**YOUR TASK:**
Quote exactly, and only, the lines from the one with "left knee: (824, 722)" through the end of the listing.

**GIVEN RECORDS:**
= Beginning of Section =
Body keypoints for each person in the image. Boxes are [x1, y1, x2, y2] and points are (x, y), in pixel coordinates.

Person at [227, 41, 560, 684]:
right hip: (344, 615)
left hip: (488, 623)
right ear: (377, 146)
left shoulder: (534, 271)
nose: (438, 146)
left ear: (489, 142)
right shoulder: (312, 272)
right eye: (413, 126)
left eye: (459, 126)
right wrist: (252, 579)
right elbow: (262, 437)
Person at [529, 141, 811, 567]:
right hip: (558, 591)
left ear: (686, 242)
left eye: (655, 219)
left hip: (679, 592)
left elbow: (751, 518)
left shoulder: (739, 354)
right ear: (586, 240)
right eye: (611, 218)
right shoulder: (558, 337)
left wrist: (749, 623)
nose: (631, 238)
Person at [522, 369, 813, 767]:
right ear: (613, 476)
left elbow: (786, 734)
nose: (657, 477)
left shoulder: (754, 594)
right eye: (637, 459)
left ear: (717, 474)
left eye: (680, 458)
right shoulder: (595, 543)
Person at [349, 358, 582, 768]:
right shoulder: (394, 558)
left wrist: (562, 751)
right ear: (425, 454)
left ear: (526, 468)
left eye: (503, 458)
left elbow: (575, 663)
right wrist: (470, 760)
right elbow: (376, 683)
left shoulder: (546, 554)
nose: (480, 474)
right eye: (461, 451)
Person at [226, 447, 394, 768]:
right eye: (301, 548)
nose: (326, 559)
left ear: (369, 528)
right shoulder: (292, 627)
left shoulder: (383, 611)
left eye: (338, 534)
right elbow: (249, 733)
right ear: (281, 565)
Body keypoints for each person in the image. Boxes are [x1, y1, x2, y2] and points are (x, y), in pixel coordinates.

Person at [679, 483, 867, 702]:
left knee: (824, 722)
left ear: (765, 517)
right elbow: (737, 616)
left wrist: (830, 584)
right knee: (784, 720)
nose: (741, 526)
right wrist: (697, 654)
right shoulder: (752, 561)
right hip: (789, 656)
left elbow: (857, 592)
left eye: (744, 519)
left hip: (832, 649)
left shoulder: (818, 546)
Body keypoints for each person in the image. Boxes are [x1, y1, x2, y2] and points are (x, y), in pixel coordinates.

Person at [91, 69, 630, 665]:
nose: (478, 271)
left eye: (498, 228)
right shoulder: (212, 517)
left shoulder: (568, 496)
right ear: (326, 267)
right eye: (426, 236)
= End of Section =
**PROBLEM SOLUTION:**
left knee: (824, 722)
left ear: (765, 517)
right elbow: (737, 616)
left wrist: (830, 584)
right knee: (784, 720)
nose: (741, 526)
right wrist: (697, 654)
right shoulder: (752, 561)
right hip: (789, 656)
left elbow: (857, 592)
left eye: (744, 519)
left hip: (832, 649)
left shoulder: (818, 546)
Body keypoints for each person in the image. Boxes are [x1, y1, x2, y2] and points are (x, y), in pixel coordinates.

Person at [91, 69, 630, 665]:
nose: (478, 271)
left eye: (498, 228)
right shoulder: (212, 517)
left shoulder: (568, 496)
right ear: (326, 267)
right eye: (426, 236)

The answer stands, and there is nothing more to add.